Given the size and scope of a mob attack on the Capitol, assigning a single dancer to interpret this event on a stage already compromised by the presence of pianos, musicians, and the speaker’s podium is a daunting challenge to say the least, so kudos to Wendy Whelan for realizing Harper’s succinct choreography with such graceful conviction. The dramatic and varied lighting design of John E. D. Bass helped unify the production’s components.
If you had a spacious, comfortable living room and invited Louis Cato, Mark Dover, Tessa Lark and Michael Thurber over to spend the evening with your friends and neighbors, these four musicians might have improvised the sort of relaxed jam session they played at the Baker-Baum Concert Hall Saturday evening, the final program of SummerFest’s Synergy Series.

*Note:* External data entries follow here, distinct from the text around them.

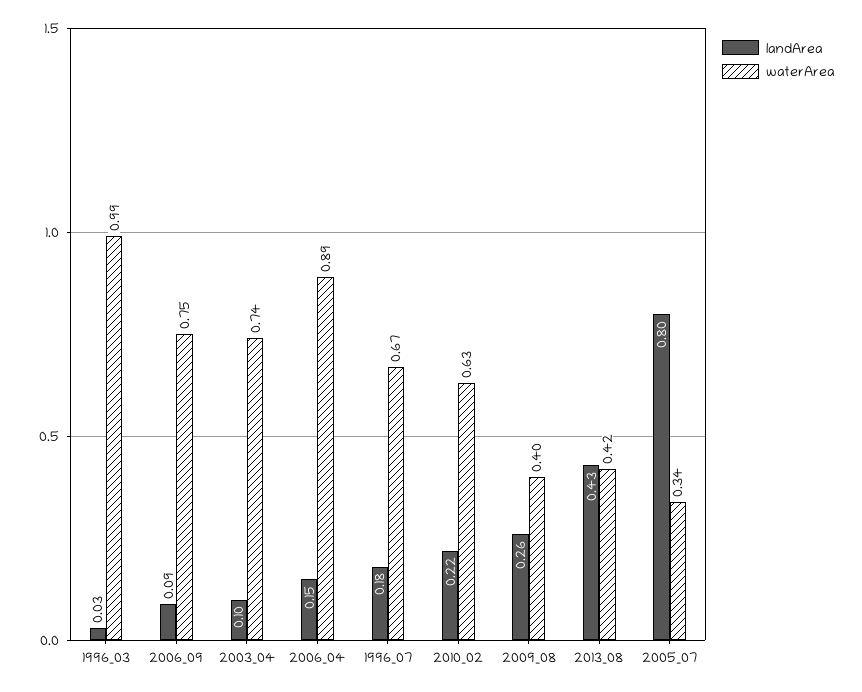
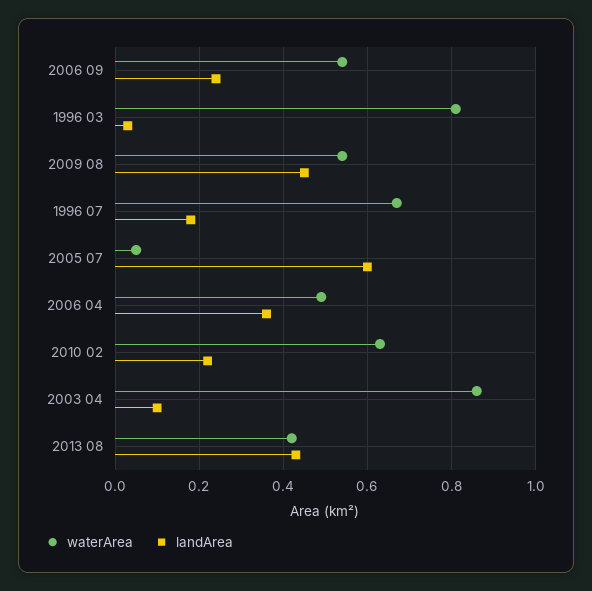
  {
    "landArea": {
      "1996_03": 0.03,
-     "2006_09": 0.09,
+     "2006_09": 0.25,
      "2003_04": 0.1,
-     "2006_04": 0.15,
+     "2006_04": 0.35,
      "1996_07": 0.18,
      "2010_02": 0.22,
-     "2009_08": 0.26,
+     "2009_08": 0.45,
      "2013_08": 0.43,
-     "2005_07": 0.8
+     "2005_07": 0.6
    },
    "waterArea": {
-     "1996_03": 0.99,
+     "1996_03": 0.8,
-     "2006_09": 0.75,
+     "2006_09": 0.55,
-     "2003_04": 0.74,
+     "2003_04": 0.85,
-     "2006_04": 0.89,
+     "2006_04": 0.5,
      "1996_07": 0.67,
      "2010_02": 0.63,
-     "2009_08": 0.4,
+     "2009_08": 0.55,
      "2013_08": 0.42,
-     "2005_07": 0.34
+     "2005_07": 0.05
    }
  }

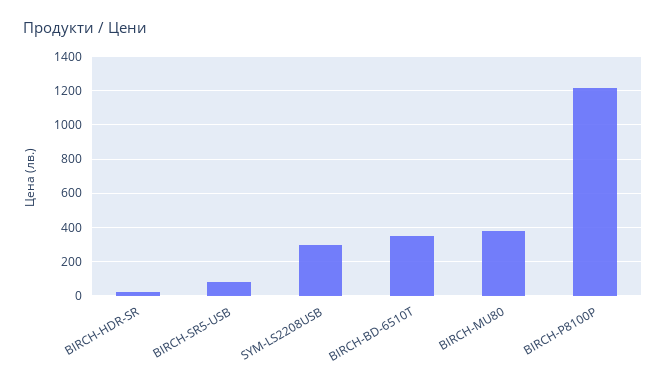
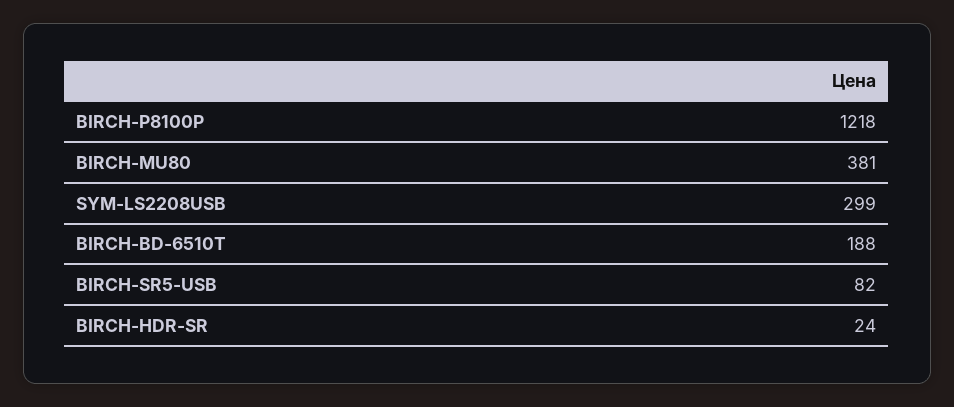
  {
    "BIRCH-HDR-SR": 24,
    "BIRCH-SR5-USB": 82,
    "SYM-LS2208USB": 299,
-   "BIRCH-BD-6510T": 350,
+   "BIRCH-BD-6510T": 188,
    "BIRCH-MU80": 381,
    "BIRCH-P8100P": 1218
  }

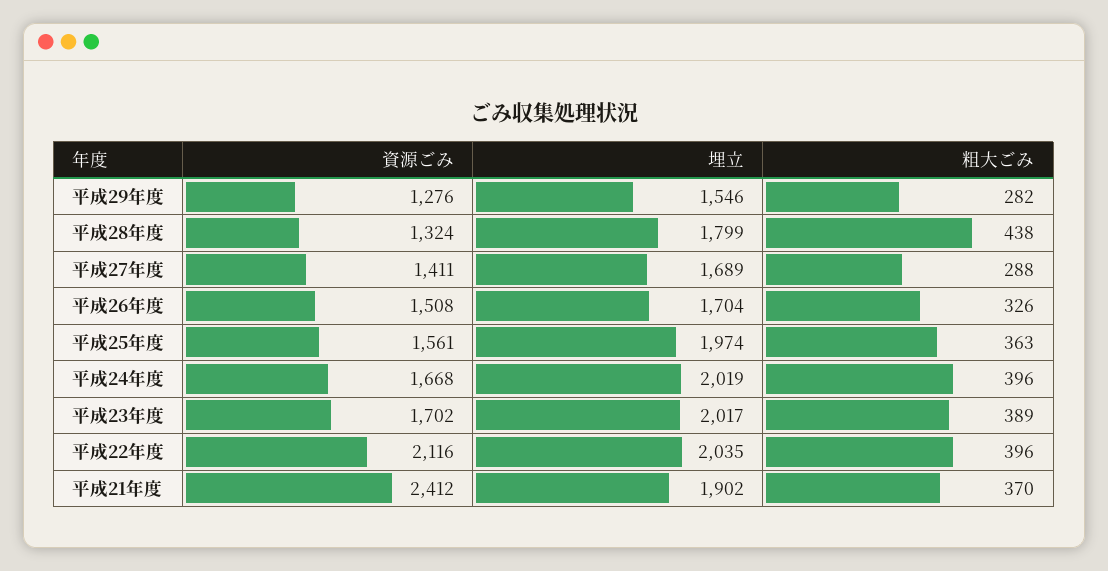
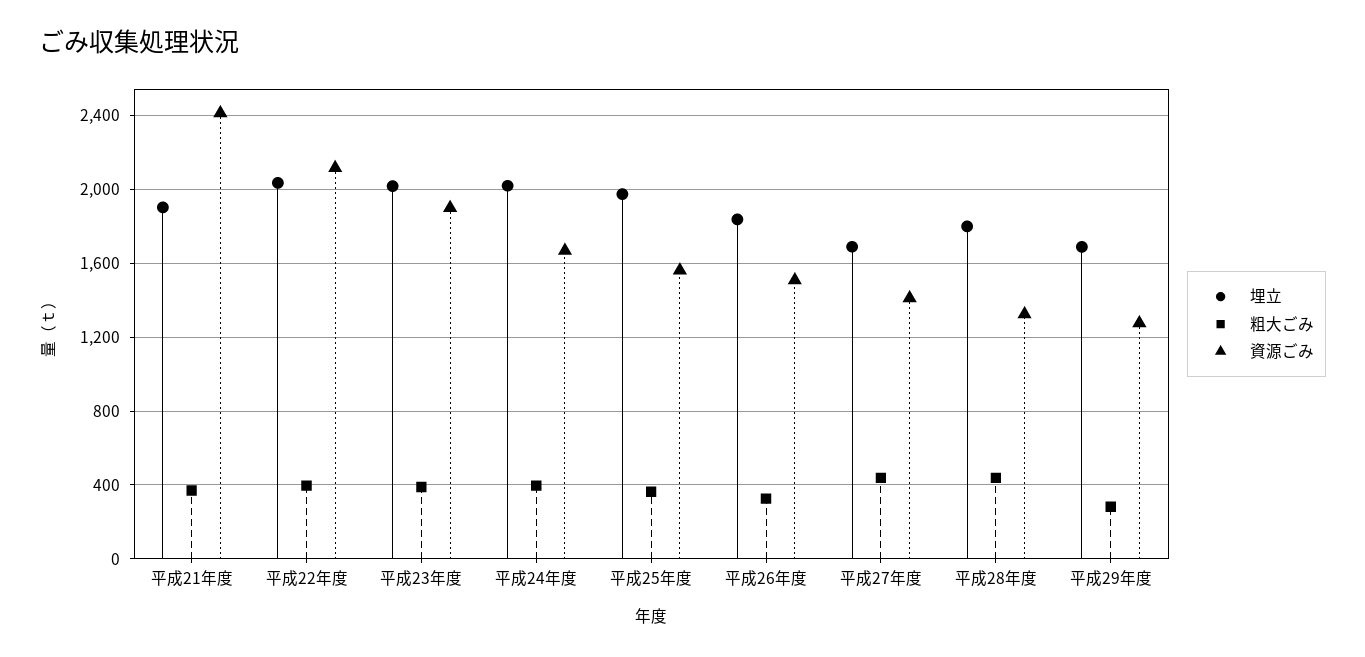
  {
    "資源ごみ": {
      "平成29年度": 1276,
      "平成28年度": 1324,
      "平成27年度": 1411,
      "平成26年度": 1508,
      "平成25年度": 1561,
      "平成24年度": 1668,
-     "平成23年度": 1702,
+     "平成23年度": 1900,
      "平成22年度": 2116,
      "平成21年度": 2412
    },
    "埋立": {
-     "平成29年度": 1546,
+     "平成29年度": 1700,
      "平成28年度": 1799,
      "平成27年度": 1689,
-     "平成26年度": 1704,
+     "平成26年度": 1850,
      "平成25年度": 1974,
      "平成24年度": 2019,
      "平成23年度": 2017,
      "平成22年度": 2035,
      "平成21年度": 1902
    },
    "粗大ごみ": {
      "平成29年度": 282,
      "平成28年度": 438,
-     "平成27年度": 288,
+     "平成27年度": 450,
      "平成26年度": 326,
      "平成25年度": 363,
      "平成24年度": 396,
      "平成23年度": 389,
      "平成22年度": 396,
      "平成21年度": 370
    }
  }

A baker’s dozen of pieces from popular and traditional sources announced from the stage served as the launching pad for unusually bravura solo and ensemble interpretation. The group started their program with James F. Hanley’s tin pan alley hit “Back Home in Indiana,” giving Mark Dover the opportunity to explore at length the extreme upper range of his clarinet. An abstract, cadenza-like instrumental prelude suddenly turned into George Gershwin’s “Summertime,” expounded in a slow swagger that ended with yet another cadenza. Tessa Lark livened the room with her acrobatic dash through “Boy in the Gap,” a traditional Irish fiddle tune recently popularized by the Martin Hays Quartet, as well as her soaring descant in Jimmy Webb’s “Wichita Lineman,” the country song Glen Campbell made a hit in 1968. Louis Cato shared his own confessional song “Unsightly Room,” and Paul McCartney’s iconic “Blackbird” benefited from a virtuoso solo introduction to the ensemble’s heartfelt performance.There were a few classical moments on the program: Inon Barnatan joined the ensemble to tear into some of Gershwin’s own bold piano variations on his song “I Got Rhythm,” and Tessa Lark offered an impressive solo account of the “Finale” from Eugéne Ysaÿe’s Sonata No. 4. Lark and Thurber gave their agile take on the J.S. Bach Two-Part Invention in C Major, followed by their own update of the piece.
The La Jolla Music Society presented these three concerts at La Jolla’s Conrad Prebys Performing Arts Center August 17 to 19, 2023. The SummerFest 2023 runs through August 26, 2023, in the same venue.